By Andrew Warshaw and Paul Nicholson
June 29 – After some respite with media attention focussed on events on the field at Euro 2016 in France and the Copa America Centenario in the US, the pressure is back on FIFA president Gianni Infantino following yet more speculation that he is to be investigated by FIFA’s ethics committee over possible conflict of interest.
According to the Frankfurter Allgemeine (FAZ) newspaper, FIFA’s ethics committee is in the process of launching a preliminary investigation though the committee itself continues to be tight-lipped over whether this is indeed the case.
A key area where Infantino looks exposed from an ethics and expenses standpoint is over his alleged use of private jets for official travel, and personal use. A major factor that went against former FIFA general secretary Jerome Valcke who was banned for 12 years for a series of violations of ethics rules included travelling “at FIFA’s expense purely for sightseeing reasons as well as repeatedly choosing private flights for his trips over commercial flights without any business rationale for doing so.”
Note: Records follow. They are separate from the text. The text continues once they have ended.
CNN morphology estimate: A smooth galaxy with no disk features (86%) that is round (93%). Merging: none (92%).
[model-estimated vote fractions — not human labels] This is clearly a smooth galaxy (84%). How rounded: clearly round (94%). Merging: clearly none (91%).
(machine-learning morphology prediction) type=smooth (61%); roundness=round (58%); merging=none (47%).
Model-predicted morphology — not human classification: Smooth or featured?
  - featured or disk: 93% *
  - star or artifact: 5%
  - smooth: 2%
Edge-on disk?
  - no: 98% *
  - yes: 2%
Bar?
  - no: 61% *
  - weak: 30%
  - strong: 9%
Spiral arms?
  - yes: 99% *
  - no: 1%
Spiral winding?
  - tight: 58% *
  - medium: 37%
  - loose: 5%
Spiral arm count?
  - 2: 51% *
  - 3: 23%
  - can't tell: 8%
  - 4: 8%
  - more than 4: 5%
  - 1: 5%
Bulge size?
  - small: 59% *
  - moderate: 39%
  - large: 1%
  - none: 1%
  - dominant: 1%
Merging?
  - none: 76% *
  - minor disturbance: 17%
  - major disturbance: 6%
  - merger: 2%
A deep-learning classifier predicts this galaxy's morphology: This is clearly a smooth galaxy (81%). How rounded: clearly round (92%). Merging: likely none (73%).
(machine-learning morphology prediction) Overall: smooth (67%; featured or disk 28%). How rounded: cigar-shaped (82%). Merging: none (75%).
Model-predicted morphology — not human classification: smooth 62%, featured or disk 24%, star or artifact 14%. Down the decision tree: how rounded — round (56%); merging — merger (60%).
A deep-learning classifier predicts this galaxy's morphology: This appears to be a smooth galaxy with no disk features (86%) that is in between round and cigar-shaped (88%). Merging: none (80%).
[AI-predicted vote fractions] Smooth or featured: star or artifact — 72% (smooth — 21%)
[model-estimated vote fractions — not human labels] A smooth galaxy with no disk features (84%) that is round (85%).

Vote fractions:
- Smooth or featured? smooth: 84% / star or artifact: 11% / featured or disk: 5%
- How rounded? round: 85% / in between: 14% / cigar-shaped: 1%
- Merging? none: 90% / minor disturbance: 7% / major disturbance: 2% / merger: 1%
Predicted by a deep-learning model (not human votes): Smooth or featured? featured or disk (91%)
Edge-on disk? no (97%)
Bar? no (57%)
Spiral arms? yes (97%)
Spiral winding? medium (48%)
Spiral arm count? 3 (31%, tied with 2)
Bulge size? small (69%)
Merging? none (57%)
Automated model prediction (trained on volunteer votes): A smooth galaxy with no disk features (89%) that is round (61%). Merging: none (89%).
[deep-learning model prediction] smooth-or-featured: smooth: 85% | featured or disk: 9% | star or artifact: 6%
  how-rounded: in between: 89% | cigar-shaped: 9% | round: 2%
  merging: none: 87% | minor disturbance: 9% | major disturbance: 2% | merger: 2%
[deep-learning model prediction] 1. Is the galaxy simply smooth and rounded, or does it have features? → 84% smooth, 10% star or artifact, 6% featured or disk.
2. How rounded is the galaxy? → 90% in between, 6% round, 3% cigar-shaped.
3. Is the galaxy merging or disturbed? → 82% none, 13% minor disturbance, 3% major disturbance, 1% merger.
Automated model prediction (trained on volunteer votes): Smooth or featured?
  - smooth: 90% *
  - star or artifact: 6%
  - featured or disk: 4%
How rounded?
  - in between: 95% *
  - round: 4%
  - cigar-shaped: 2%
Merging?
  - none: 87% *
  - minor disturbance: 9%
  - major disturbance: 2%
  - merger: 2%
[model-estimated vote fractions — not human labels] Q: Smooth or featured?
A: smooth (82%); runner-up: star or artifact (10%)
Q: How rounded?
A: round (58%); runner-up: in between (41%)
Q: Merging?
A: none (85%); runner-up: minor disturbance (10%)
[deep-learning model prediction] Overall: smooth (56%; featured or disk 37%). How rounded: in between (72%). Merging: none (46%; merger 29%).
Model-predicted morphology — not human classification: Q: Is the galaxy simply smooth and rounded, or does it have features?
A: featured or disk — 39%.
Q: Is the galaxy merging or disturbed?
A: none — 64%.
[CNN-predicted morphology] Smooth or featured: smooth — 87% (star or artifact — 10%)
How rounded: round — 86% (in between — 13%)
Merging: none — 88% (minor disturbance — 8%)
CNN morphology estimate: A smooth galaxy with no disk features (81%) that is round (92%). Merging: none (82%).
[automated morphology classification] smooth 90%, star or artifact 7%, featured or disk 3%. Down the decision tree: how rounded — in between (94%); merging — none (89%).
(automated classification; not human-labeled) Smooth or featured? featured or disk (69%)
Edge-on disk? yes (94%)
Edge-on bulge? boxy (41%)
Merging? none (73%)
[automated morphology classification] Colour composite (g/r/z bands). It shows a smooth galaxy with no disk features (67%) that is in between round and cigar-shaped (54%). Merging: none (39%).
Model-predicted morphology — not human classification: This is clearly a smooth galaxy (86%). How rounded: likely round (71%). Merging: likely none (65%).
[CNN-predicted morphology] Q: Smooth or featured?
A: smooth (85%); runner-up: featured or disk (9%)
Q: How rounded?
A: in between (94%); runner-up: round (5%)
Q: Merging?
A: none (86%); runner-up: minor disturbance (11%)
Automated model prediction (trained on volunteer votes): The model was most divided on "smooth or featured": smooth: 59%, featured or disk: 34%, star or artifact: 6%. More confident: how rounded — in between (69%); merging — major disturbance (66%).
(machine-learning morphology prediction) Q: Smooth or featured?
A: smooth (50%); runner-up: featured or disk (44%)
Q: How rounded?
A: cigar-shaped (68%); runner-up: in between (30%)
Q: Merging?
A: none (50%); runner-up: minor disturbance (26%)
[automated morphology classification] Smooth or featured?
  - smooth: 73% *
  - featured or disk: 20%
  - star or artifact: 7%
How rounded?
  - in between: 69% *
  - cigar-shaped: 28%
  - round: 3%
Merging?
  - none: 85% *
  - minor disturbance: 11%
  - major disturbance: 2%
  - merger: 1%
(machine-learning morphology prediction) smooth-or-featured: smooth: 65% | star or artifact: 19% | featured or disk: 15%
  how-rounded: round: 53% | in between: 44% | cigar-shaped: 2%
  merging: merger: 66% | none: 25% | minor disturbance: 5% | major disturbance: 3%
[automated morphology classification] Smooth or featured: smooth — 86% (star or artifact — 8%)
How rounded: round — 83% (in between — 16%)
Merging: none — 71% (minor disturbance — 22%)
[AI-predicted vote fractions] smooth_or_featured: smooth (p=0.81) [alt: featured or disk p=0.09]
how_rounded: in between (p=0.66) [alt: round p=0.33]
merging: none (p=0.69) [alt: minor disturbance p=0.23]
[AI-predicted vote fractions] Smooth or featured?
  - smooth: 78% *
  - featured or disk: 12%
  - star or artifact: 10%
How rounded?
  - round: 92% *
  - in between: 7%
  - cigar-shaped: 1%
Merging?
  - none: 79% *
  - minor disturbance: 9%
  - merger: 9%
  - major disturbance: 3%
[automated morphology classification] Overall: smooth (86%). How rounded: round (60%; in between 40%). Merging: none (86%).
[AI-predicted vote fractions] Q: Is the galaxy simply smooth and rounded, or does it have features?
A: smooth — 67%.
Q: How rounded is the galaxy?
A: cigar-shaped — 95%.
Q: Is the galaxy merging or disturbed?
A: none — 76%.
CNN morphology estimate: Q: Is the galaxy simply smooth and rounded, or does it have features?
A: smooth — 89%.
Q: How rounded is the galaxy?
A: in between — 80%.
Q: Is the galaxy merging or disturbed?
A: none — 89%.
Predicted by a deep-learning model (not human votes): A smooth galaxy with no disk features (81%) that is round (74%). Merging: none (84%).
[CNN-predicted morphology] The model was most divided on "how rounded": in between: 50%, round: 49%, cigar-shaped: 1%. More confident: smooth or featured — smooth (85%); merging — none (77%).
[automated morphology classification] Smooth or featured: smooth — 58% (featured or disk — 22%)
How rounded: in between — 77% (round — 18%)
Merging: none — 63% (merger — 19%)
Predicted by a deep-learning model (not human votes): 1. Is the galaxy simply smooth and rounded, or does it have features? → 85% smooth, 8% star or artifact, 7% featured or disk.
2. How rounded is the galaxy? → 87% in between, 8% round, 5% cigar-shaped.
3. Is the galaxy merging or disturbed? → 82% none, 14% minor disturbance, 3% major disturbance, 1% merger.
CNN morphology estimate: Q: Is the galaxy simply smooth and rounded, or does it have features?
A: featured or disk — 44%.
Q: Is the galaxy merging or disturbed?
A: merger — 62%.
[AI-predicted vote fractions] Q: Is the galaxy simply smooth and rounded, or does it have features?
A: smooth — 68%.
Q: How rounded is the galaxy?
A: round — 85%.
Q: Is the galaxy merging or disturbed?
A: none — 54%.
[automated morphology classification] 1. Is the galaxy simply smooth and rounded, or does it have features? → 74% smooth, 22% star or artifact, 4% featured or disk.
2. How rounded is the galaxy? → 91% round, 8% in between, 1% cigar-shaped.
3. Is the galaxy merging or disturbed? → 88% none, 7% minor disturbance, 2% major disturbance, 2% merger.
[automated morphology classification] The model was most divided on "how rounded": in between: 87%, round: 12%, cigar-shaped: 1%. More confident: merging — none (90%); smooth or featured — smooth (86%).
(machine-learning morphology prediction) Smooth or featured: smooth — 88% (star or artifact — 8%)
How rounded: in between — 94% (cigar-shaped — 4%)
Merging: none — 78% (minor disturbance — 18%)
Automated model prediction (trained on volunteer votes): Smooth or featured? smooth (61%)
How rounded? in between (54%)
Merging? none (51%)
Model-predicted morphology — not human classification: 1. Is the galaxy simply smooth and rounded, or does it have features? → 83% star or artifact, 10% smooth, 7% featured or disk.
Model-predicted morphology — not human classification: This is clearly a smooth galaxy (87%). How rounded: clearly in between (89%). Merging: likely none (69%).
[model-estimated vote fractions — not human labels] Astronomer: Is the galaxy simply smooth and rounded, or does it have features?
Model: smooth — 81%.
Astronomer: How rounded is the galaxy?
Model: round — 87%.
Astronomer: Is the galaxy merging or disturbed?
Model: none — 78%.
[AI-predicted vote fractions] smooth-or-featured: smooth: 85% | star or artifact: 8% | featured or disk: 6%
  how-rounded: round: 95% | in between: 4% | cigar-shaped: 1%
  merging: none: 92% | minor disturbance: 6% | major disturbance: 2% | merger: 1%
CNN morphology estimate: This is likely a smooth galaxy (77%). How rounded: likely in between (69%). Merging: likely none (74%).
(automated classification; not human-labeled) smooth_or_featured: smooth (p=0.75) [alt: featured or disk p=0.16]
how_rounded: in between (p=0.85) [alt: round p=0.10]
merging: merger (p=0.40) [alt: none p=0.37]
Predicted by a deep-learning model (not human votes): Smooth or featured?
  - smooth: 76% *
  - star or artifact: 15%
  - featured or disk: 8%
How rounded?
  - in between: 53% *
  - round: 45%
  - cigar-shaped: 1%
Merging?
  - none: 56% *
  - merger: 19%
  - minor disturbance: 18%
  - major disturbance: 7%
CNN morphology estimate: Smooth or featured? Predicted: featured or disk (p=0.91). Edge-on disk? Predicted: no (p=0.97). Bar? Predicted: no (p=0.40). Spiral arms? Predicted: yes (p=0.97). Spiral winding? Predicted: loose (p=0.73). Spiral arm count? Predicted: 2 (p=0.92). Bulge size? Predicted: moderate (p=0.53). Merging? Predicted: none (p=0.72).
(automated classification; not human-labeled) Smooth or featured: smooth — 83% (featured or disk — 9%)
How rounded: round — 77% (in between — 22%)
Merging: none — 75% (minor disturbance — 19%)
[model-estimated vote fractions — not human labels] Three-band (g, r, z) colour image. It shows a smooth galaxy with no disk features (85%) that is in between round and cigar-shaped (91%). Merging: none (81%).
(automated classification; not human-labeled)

The precedent hence looks to have been set if Infantino used private aircraft similarly. Attention is once again focused on Infantino’s trip from Milan to Rome (with his wife and mother) after the Champions League final to visit the Pope and then on from Rome to Geneva. Reports alleged one or more of the flights was arranged by a well-known Russian oligarch using an aircraft that belonged to one of his companies.
FIFA has also denied that any of their funds were used but someone, somewhere paid for the flight, or flights, and so far no-one has held their hand up.
FAZ has already raised questions about previous flights taken by Infantino in April when traveling to Moscow and Doha to visit respective World Cup organisers while much intrigue still surrounds the alleged behind-closed-doors plot, ahead of last month’s FIFA Congress in Mexico, to get rid of former audit and compliance chief Domenico Scala.
Although the alleged conspiracy failed, Scala resigned over the highly contentious new rule, approved by Congress, giving FIFA’s new ruling Council the power to hire and fire members of independent bodies. The statute change effectively blew away much of the trust observers had been expressing in the independence of the ethics process, which had been a hard-fought win in the first instance
Scala also headed the compensation committee, which set Infantino’s salary at a reported $2 million, the contract for which is apparently still unsigned on Infantino’s side. Last week the salary issue burst back into the spotlight after another independent member of the same compensation committee also resigned.
Jean-Pierre Pedrazzini gave no reason for his departure but it left an alarming void within the three-member body and raised obvious questions about when Infantino might put pen to paper or if he is waiting for replacement committee members who may be more favourable to a larger pay deal.